Direktur Utama WTJJ Rendy Ardiansyah mengatakan, ESG kini menjadi bagian dari strategi bisnis, bukan sekadar kewajiban pelaporan. “ESG bukan hanya tentang kepatuhan, tetapi bagaimana perusahaan bisa beradaptasi dan tumbuh. Ini adalah strategi diferensiasi kami, sekaligus financing gateway untuk membuka akses pendanaan yang lebih luas,” kata Rendy dalam KESGI Forum 2026 di Bursa Efek Indonesia, Senin (6/4/2026), berdasarkan siaran pers.
Menurut Rendy, penerapan ESG membantu memperkuat profil risiko perusahaan di mata investor dan lembaga keuangan. Hal ini penting bagi sektor infrastruktur air yang membutuhkan investasi besar dengan horizon jangka panjang.
Transformasi dimulai dari internal melalui penyelarasan visi dan pola pikir organisasi. “Kami mulai dari mental modeling. Ketika seluruh organisasi memiliki visi yang sama, barulah ESG bisa diterjemahkan menjadi nilai yang kredibel bagi investor,” kata Rendy.
Dari sisi operasional, WTJJ menekan biaya energi yang menjadi komponen terbesar dalam pengelolaan sistem penyediaan air minum (SPAM). Perusahaan mengadopsi teknologi variable speed drive pada pompa untuk mengoptimalkan konsumsi listrik secara real time.

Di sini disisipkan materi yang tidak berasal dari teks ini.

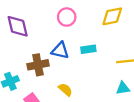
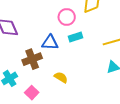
pink circle: (67, 17) -> (67, 17), moved

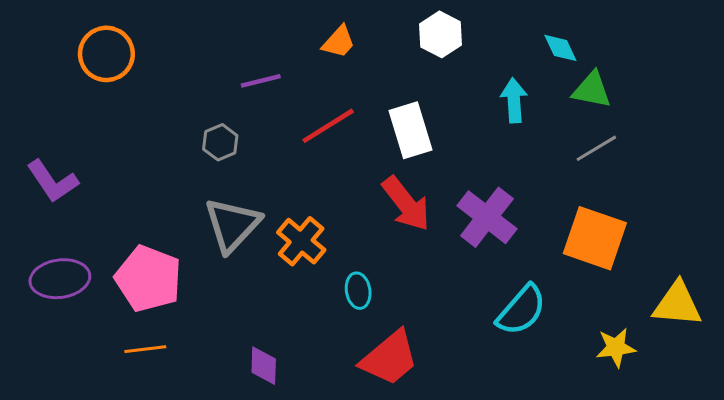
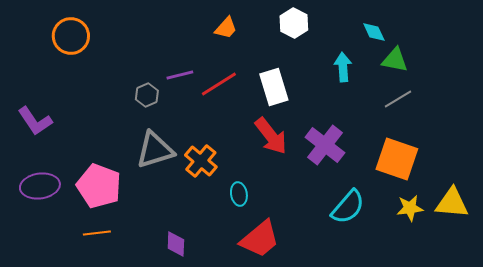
purple line: (261, 81) -> (180, 75), moved
gray triangle: (232, 225) -> (155, 150), turned 30
yellow star: (616, 348) -> (410, 208), moved

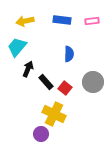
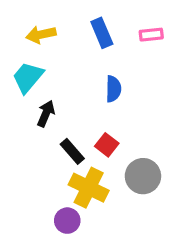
blue rectangle: (62, 20) -> (102, 33), turned 60
black rectangle: (46, 82) -> (72, 151), moved
gray circle: (93, 82) -> (143, 176), moved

Selain itu, WTJJ mulai memanfaatkan energi terbarukan dan menerapkan sistem manajemen energi guna meningkatkan efisiensi biaya. Langkah ini berdampak pada penurunan emisi sekaligus memperkuat ketahanan bisnis.
Strategi tersebut mulai tercermin pada struktur pendanaan. Pada 2025, WTJJ melakukan refinancing dari pinjaman konvensional menjadi pendanaan hijau senilai Rp1,29 triliun.
Kinerja keberlanjutan perusahaan juga tercermin dari penilaian S&P Global pada Februari 2026 dengan skor ESG sebesar 55. Capaian ini menempatkan WTJJ pada peringkat pertama di Indonesia dan masuk lima besar global untuk kategori water.
WTJJ saat ini mengelola proyek KPBU SPAM Regional Jatiluhur I dengan kapasitas 4.750 liter per detik yang melayani DKI Jakarta, Kota Bekasi, Kabupaten Bekasi, dan Kabupaten Karawang dengan cakupan sekitar 2 juta jiwa.
Sejak beroperasi pada Desember 2024, proyek ini menjadi salah satu tulang punggung penyediaan air baku perkotaan dan mengurangi ketergantungan terhadap air tanah melalui pemanfaatan air permukaan Waduk Jatiluhur.
Rendy menegaskan investasi di sektor air menuntut komitmen jangka panjang. “Investment is not just about funding schemes, but a long-term commitment to sustainable water,” kata Rendy.
Ke depan, WTJJ akan memperkuat integrasi ESG untuk menjaga efisiensi, memperluas akses pembiayaan, dan meningkatkan daya saing bisnis infrastruktur air.